Later, the Prez and I were making a run out to New Mexico for a July 4th biker run. Unbeknownst to us, this annual event was organized by a State Trooper. Also unknown to us was the rumor that a large contingency of patch-holders would be in attendance that year. Apparently that rumor stirred up quite a commotion, caused the State Trooper promoter a ton of headaches and resulted in a drop in attendance. And then, like proven fools, the Prez and I came rolling right into the middle of this mess sporting cut-off blue jean vests and colors (that rumor of a large contingency was just that, only a rumor and we were the only bad-ass bikers there). We were immediately singled out by the Trooper, given a stern lecture that we would be under constant surveillance during the event and that appropriate action for any misconduct would be swift and heavy-handed. Made for quite an interesting few days.
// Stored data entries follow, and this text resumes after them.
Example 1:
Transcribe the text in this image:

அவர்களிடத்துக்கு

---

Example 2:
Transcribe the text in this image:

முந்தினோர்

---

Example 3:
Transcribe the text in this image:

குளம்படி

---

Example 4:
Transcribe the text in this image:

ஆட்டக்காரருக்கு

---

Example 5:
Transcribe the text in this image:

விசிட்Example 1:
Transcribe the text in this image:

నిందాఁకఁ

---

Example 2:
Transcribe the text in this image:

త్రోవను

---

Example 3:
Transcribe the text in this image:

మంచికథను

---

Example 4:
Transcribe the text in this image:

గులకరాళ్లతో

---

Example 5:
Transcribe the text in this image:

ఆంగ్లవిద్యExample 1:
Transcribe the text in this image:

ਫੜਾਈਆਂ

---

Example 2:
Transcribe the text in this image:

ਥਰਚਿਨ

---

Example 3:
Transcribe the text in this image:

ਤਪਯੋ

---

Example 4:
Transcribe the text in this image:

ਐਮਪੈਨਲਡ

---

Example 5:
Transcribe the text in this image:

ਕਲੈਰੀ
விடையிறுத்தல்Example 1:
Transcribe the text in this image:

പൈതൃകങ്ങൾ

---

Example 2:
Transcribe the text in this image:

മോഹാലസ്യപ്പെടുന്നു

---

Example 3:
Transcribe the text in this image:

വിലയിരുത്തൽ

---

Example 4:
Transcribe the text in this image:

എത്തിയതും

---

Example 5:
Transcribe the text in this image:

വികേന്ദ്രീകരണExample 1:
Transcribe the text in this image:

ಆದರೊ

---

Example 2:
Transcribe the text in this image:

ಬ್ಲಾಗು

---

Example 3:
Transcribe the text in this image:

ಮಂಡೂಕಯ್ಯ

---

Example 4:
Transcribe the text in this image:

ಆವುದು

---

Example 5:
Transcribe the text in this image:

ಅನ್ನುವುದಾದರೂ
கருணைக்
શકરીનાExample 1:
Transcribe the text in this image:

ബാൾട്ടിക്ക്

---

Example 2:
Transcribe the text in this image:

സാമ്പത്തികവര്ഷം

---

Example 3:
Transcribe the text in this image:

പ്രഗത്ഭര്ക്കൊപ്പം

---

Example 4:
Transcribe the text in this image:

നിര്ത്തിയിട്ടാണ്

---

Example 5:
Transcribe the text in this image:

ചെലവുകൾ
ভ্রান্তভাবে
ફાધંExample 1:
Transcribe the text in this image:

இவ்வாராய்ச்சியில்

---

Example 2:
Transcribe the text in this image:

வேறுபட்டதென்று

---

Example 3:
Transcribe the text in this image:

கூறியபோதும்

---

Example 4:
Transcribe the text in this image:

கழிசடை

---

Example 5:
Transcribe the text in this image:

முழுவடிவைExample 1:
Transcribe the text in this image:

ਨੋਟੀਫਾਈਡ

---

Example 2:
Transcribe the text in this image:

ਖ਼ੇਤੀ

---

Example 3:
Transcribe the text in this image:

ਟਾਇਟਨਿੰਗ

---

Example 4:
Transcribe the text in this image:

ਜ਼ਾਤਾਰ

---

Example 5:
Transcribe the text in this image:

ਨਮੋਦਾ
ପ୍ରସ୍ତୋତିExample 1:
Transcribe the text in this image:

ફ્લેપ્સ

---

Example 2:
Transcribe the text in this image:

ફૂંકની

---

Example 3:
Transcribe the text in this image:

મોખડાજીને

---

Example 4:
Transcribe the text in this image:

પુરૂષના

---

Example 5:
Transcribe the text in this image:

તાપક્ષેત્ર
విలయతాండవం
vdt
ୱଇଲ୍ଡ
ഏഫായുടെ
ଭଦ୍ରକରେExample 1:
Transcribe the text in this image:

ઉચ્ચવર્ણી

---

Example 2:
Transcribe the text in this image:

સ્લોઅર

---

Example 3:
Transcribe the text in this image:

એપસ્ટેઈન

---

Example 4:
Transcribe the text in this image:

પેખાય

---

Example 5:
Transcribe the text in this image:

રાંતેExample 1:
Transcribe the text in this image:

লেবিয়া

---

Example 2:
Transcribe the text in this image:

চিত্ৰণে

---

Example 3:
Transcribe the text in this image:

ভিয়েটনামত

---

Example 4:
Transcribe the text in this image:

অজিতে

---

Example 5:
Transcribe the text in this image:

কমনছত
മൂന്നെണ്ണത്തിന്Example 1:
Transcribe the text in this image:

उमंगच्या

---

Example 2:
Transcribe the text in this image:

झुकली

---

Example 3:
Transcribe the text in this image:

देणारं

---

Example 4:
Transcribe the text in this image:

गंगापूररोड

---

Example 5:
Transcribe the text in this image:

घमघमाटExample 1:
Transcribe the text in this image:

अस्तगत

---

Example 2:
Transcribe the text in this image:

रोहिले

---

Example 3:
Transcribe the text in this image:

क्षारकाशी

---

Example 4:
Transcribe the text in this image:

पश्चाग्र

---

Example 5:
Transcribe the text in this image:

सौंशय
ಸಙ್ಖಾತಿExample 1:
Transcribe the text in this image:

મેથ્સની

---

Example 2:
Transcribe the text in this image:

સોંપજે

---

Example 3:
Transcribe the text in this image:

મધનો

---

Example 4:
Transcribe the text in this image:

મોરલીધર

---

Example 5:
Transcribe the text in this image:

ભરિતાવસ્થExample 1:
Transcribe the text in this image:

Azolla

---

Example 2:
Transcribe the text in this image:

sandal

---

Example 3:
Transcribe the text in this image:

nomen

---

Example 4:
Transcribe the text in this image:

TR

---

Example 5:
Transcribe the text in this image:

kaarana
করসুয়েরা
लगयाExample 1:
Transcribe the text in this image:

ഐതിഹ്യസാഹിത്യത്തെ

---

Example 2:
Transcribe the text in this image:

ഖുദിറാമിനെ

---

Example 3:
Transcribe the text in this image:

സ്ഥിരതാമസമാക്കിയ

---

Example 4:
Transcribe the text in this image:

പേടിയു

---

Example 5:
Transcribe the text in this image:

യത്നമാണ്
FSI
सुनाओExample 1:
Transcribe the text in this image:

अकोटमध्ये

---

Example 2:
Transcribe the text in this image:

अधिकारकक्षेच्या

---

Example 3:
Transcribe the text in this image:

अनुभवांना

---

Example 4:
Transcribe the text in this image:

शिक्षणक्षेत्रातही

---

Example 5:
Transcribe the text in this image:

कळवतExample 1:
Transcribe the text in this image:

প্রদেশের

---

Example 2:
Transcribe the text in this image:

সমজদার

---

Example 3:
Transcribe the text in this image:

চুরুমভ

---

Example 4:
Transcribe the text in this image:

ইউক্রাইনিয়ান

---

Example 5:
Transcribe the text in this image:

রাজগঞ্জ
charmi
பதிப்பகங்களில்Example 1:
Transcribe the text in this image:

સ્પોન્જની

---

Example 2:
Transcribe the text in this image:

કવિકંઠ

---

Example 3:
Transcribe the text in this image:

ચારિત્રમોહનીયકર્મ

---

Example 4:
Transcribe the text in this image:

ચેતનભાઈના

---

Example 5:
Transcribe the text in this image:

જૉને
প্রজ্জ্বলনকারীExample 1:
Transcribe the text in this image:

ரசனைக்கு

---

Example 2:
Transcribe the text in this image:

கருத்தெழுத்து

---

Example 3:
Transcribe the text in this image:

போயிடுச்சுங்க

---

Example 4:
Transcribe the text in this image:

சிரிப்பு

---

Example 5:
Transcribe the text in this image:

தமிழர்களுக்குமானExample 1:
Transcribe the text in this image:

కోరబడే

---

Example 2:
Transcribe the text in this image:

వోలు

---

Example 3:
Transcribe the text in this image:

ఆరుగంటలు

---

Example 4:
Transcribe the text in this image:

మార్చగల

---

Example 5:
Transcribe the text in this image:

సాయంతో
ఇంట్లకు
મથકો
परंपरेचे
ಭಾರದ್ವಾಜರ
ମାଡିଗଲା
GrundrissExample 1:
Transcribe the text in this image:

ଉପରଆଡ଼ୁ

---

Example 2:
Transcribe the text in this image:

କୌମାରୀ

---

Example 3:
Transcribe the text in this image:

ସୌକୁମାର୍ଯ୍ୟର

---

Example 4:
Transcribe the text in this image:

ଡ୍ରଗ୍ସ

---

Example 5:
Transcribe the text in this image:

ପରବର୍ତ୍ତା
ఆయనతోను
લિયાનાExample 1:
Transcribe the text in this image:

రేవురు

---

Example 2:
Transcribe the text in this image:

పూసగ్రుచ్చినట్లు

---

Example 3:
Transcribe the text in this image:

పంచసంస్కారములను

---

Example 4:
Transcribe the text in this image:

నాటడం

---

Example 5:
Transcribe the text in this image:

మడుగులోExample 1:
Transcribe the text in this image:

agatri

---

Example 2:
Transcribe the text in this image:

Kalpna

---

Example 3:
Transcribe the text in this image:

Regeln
The Jammers MC managed to hammer out a few more years before disbanding to pursue family life and careers that actually produced legal money. But flying that patch was never trouble-free and I was constantly burdened with uneasiness. Endlessly looking over my shoulder, always sitting facing the door, I swore I’d never ride with a club again.

Ten years later, I’d seen the light, repented of my sinful ways and was a licensed minister riding with a Christian Motorcycle Ministry and once again wearing a three-piece patch. That certainly received plenty of attention and, again, from both the biker world and law enforcement. The police figured we were actually drug runners, only using the pretense of religion as a cover. Most of the patch-holders didn’t take us serious at first with one even pointing a gun to our heads and telling us to “keep Jesus in church where he belongs.”

So from a colorful, firsthand background I have a firm grasp of the grave consequences that are possible when flying colors. But apparently the team at Harley’s MotorClothes aren’t quite the wizened savant as I and fall into that “should’ve maybe done more research” category. With the release of their Men’s Vintage Denim Vest they are certain to ratchet up the friction between serious motorcycle club members and some weekend rider with a hankering for a trip on the wild side. The Vintage Vest is a cut-off denim jacket bearing a Harley Number-1 patch and a winged Bar & Shield patch on the front (not too big a problem). But here’s the rub, on the back is a 3-piece patch designed to resemble club colors with a “Harley” top rocker, a “Davidson” bottom rocker and a hollowed-eye skull as the center graphic. But the masterstroke of genius has to be the MC patch strategically placed next to the skull. One customer review of the product states, “I love this vest. The only issue I have is that it runs a bit long.” If experience has taught me anything, I figure this vest has the potential to cause quite a bit of running.